== Task directions ==
Switch "locality" to "site" everywhere in the lines below, and give all the lines again with nothing else changed.

>> START Provided records

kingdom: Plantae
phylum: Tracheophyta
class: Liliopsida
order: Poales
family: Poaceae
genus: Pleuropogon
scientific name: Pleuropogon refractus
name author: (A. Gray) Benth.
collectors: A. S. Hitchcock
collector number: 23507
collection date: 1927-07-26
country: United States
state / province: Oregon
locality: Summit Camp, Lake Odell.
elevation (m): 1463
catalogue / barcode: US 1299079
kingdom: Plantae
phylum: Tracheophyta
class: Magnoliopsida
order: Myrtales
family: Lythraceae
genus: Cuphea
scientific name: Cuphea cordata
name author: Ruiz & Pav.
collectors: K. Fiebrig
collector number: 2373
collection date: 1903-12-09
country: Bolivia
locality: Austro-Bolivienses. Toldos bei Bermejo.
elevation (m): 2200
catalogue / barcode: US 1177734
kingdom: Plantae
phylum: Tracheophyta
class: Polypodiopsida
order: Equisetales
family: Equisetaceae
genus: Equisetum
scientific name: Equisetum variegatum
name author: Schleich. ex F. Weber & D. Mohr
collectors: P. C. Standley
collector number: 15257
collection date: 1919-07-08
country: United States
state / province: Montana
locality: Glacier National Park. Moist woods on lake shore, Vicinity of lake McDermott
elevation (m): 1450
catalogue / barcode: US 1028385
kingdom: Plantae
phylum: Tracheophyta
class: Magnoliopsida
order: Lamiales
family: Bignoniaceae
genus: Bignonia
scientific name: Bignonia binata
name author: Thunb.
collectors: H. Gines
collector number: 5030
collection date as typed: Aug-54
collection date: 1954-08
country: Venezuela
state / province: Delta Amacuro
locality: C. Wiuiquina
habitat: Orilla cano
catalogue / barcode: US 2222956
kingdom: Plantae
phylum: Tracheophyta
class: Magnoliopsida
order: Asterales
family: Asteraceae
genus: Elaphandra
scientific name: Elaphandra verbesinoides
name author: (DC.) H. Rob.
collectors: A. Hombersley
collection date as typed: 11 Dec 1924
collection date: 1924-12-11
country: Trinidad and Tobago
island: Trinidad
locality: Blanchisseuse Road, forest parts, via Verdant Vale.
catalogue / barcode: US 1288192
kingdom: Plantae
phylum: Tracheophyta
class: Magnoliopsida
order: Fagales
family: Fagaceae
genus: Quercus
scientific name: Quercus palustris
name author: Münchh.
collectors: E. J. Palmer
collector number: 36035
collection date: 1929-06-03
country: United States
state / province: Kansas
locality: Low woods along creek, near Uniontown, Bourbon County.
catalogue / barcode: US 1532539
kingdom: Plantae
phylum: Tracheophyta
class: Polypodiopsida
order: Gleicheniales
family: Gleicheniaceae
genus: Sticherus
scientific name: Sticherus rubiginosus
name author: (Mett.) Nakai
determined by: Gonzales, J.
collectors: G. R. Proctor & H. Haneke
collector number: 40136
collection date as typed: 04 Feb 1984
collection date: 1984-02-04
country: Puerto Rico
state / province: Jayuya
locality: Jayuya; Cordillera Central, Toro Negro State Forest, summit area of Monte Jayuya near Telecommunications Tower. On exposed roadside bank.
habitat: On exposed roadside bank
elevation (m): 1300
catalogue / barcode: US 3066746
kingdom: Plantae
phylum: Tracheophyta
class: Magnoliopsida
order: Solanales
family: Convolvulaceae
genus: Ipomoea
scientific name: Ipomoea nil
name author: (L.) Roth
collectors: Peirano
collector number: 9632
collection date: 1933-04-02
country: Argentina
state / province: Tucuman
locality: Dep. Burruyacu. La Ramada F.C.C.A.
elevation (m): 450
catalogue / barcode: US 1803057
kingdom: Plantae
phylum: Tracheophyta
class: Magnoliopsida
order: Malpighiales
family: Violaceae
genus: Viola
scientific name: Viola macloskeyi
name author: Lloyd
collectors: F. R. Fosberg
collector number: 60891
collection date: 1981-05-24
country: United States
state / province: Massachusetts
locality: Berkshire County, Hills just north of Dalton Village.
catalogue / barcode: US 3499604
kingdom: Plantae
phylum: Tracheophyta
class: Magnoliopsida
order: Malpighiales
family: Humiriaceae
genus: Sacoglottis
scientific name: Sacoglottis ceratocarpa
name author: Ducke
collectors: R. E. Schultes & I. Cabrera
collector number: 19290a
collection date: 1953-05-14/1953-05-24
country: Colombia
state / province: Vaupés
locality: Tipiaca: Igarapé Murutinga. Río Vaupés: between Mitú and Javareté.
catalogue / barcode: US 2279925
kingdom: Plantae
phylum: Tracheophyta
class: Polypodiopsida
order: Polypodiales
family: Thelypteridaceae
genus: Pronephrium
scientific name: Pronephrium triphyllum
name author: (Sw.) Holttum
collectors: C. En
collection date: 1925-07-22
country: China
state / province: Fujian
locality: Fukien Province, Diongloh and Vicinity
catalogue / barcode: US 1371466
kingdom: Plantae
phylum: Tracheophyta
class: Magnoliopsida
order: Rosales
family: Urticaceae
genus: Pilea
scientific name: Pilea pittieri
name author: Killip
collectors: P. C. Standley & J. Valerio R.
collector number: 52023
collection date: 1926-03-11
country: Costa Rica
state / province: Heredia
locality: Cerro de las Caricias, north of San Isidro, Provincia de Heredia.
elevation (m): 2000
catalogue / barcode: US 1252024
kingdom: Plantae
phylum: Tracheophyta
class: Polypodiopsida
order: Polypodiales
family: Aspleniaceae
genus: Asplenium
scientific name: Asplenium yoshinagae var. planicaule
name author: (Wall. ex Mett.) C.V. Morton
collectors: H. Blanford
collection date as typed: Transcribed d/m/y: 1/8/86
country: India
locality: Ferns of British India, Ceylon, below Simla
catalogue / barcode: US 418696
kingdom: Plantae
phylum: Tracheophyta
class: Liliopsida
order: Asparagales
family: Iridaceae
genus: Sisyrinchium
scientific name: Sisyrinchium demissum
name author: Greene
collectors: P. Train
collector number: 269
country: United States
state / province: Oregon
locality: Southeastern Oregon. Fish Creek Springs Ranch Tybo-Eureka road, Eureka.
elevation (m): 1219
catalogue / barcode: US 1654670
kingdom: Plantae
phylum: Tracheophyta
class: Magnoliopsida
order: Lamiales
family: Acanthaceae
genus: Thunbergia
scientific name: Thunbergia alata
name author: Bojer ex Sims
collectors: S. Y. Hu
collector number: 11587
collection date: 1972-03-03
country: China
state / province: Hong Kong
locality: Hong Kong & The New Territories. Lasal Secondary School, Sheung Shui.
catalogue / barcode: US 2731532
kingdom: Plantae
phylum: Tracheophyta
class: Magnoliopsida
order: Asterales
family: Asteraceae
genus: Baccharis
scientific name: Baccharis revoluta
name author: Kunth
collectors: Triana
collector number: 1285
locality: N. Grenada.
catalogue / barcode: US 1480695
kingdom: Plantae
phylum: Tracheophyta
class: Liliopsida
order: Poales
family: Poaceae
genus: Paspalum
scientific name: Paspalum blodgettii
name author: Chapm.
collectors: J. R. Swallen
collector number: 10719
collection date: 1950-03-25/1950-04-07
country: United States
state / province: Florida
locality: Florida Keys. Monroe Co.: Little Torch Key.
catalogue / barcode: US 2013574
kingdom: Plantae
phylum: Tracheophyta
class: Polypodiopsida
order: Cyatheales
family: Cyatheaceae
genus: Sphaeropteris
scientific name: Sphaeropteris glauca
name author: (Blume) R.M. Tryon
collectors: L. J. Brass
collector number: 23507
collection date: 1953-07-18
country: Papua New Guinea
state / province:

>> END Provided records

== Expected answer ==
kingdom: Plantae
phylum: Tracheophyta
class: Liliopsida
order: Poales
family: Poaceae
genus: Pleuropogon
scientific name: Pleuropogon refractus
name author: (A. Gray) Benth.
collectors: A. S. Hitchcock
collector number: 23507
collection date: 1927-07-26
country: United States
state / province: Oregon
site: Summit Camp, Lake Odell.
elevation (m): 1463
catalogue / barcode: US 1299079
kingdom: Plantae
phylum: Tracheophyta
class: Magnoliopsida
order: Myrtales
family: Lythraceae
genus: Cuphea
scientific name: Cuphea cordata
name author: Ruiz & Pav.
collectors: K. Fiebrig
collector number: 2373
collection date: 1903-12-09
country: Bolivia
site: Austro-Bolivienses. Toldos bei Bermejo.
elevation (m): 2200
catalogue / barcode: US 1177734
kingdom: Plantae
phylum: Tracheophyta
class: Polypodiopsida
order: Equisetales
family: Equisetaceae
genus: Equisetum
scientific name: Equisetum variegatum
name author: Schleich. ex F. Weber & D. Mohr
collectors: P. C. Standley
collector number: 15257
collection date: 1919-07-08
country: United States
state / province: Montana
site: Glacier National Park. Moist woods on lake shore, Vicinity of lake McDermott
elevation (m): 1450
catalogue / barcode: US 1028385
kingdom: Plantae
phylum: Tracheophyta
class: Magnoliopsida
order: Lamiales
family: Bignoniaceae
genus: Bignonia
scientific name: Bignonia binata
name author: Thunb.
collectors: H. Gines
collector number: 5030
collection date as typed: Aug-54
collection date: 1954-08
country: Venezuela
state / province: Delta Amacuro
site: C. Wiuiquina
habitat: Orilla cano
catalogue / barcode: US 2222956
kingdom: Plantae
phylum: Tracheophyta
class: Magnoliopsida
order: Asterales
family: Asteraceae
genus: Elaphandra
scientific name: Elaphandra verbesinoides
name author: (DC.) H. Rob.
collectors: A. Hombersley
collection date as typed: 11 Dec 1924
collection date: 1924-12-11
country: Trinidad and Tobago
island: Trinidad
site: Blanchisseuse Road, forest parts, via Verdant Vale.
catalogue / barcode: US 1288192
kingdom: Plantae
phylum: Tracheophyta
class: Magnoliopsida
order: Fagales
family: Fagaceae
genus: Quercus
scientific name: Quercus palustris
name author: Münchh.
collectors: E. J. Palmer
collector number: 36035
collection date: 1929-06-03
country: United States
state / province: Kansas
site: Low woods along creek, near Uniontown, Bourbon County.
catalogue / barcode: US 1532539
kingdom: Plantae
phylum: Tracheophyta
class: Polypodiopsida
order: Gleicheniales
family: Gleicheniaceae
genus: Sticherus
scientific name: Sticherus rubiginosus
name author: (Mett.) Nakai
determined by: Gonzales, J.
collectors: G. R. Proctor & H. Haneke
collector number: 40136
collection date as typed: 04 Feb 1984
collection date: 1984-02-04
country: Puerto Rico
state / province: Jayuya
site: Jayuya; Cordillera Central, Toro Negro State Forest, summit area of Monte Jayuya near Telecommunications Tower. On exposed roadside bank.
habitat: On exposed roadside bank
elevation (m): 1300
catalogue / barcode: US 3066746
kingdom: Plantae
phylum: Tracheophyta
class: Magnoliopsida
order: Solanales
family: Convolvulaceae
genus: Ipomoea
scientific name: Ipomoea nil
name author: (L.) Roth
collectors: Peirano
collector number: 9632
collection date: 1933-04-02
country: Argentina
state / province: Tucuman
site: Dep. Burruyacu. La Ramada F.C.C.A.
elevation (m): 450
catalogue / barcode: US 1803057
kingdom: Plantae
phylum: Tracheophyta
class: Magnoliopsida
order: Malpighiales
family: Violaceae
genus: Viola
scientific name: Viola macloskeyi
name author: Lloyd
collectors: F. R. Fosberg
collector number: 60891
collection date: 1981-05-24
country: United States
state / province: Massachusetts
site: Berkshire County, Hills just north of Dalton Village.
catalogue / barcode: US 3499604
kingdom: Plantae
phylum: Tracheophyta
class: Magnoliopsida
order: Malpighiales
family: Humiriaceae
genus: Sacoglottis
scientific name: Sacoglottis ceratocarpa
name author: Ducke
collectors: R. E. Schultes & I. Cabrera
collector number: 19290a
collection date: 1953-05-14/1953-05-24
country: Colombia
state / province: Vaupés
site: Tipiaca: Igarapé Murutinga. Río Vaupés: between Mitú and Javareté.
catalogue / barcode: US 2279925
kingdom: Plantae
phylum: Tracheophyta
class: Polypodiopsida
order: Polypodiales
family: Thelypteridaceae
genus: Pronephrium
scientific name: Pronephrium triphyllum
name author: (Sw.) Holttum
collectors: C. En
collection date: 1925-07-22
country: China
state / province: Fujian
site: Fukien Province, Diongloh and Vicinity
catalogue / barcode: US 1371466
kingdom: Plantae
phylum: Tracheophyta
class: Magnoliopsida
order: Rosales
family: Urticaceae
genus: Pilea
scientific name: Pilea pittieri
name author: Killip
collectors: P. C. Standley & J. Valerio R.
collector number: 52023
collection date: 1926-03-11
country: Costa Rica
state / province: Heredia
site: Cerro de las Caricias, north of San Isidro, Provincia de Heredia.
elevation (m): 2000
catalogue / barcode: US 1252024
kingdom: Plantae
phylum: Tracheophyta
class: Polypodiopsida
order: Polypodiales
family: Aspleniaceae
genus: Asplenium
scientific name: Asplenium yoshinagae var. planicaule
name author: (Wall. ex Mett.) C.V. Morton
collectors: H. Blanford
collection date as typed: Transcribed d/m/y: 1/8/86
country: India
site: Ferns of British India, Ceylon, below Simla
catalogue / barcode: US 418696
kingdom: Plantae
phylum: Tracheophyta
class: Liliopsida
order: Asparagales
family: Iridaceae
genus: Sisyrinchium
scientific name: Sisyrinchium demissum
name author: Greene
collectors: P. Train
collector number: 269
country: United States
state / province: Oregon
site: Southeastern Oregon. Fish Creek Springs Ranch Tybo-Eureka road, Eureka.
elevation (m): 1219
catalogue / barcode: US 1654670
kingdom: Plantae
phylum: Tracheophyta
class: Magnoliopsida
order: Lamiales
family: Acanthaceae
genus: Thunbergia
scientific name: Thunbergia alata
name author: Bojer ex Sims
collectors: S. Y. Hu
collector number: 11587
collection date: 1972-03-03
country: China
state / province: Hong Kong
site: Hong Kong & The New Territories. Lasal Secondary School, Sheung Shui.
catalogue / barcode: US 2731532
kingdom: Plantae
phylum: Tracheophyta
class: Magnoliopsida
order: Asterales
family: Asteraceae
genus: Baccharis
scientific name: Baccharis revoluta
name author: Kunth
collectors: Triana
collector number: 1285
site: N. Grenada.
catalogue / barcode: US 1480695
kingdom: Plantae
phylum: Tracheophyta
class: Liliopsida
order: Poales
family: Poaceae
genus: Paspalum
scientific name: Paspalum blodgettii
name author: Chapm.
collectors: J. R. Swallen
collector number: 10719
collection date: 1950-03-25/1950-04-07
country: United States
state / province: Florida
site: Florida Keys. Monroe Co.: Little Torch Key.
catalogue / barcode: US 2013574
kingdom: Plantae
phylum: Tracheophyta
class: Polypodiopsida
order: Cyatheales
family: Cyatheaceae
genus: Sphaeropteris
scientific name: Sphaeropteris glauca
name author: (Blume) R.M. Tryon
collectors: L. J. Brass
collector number: 23507
collection date: 1953-07-18
country: Papua New Guinea
state / province:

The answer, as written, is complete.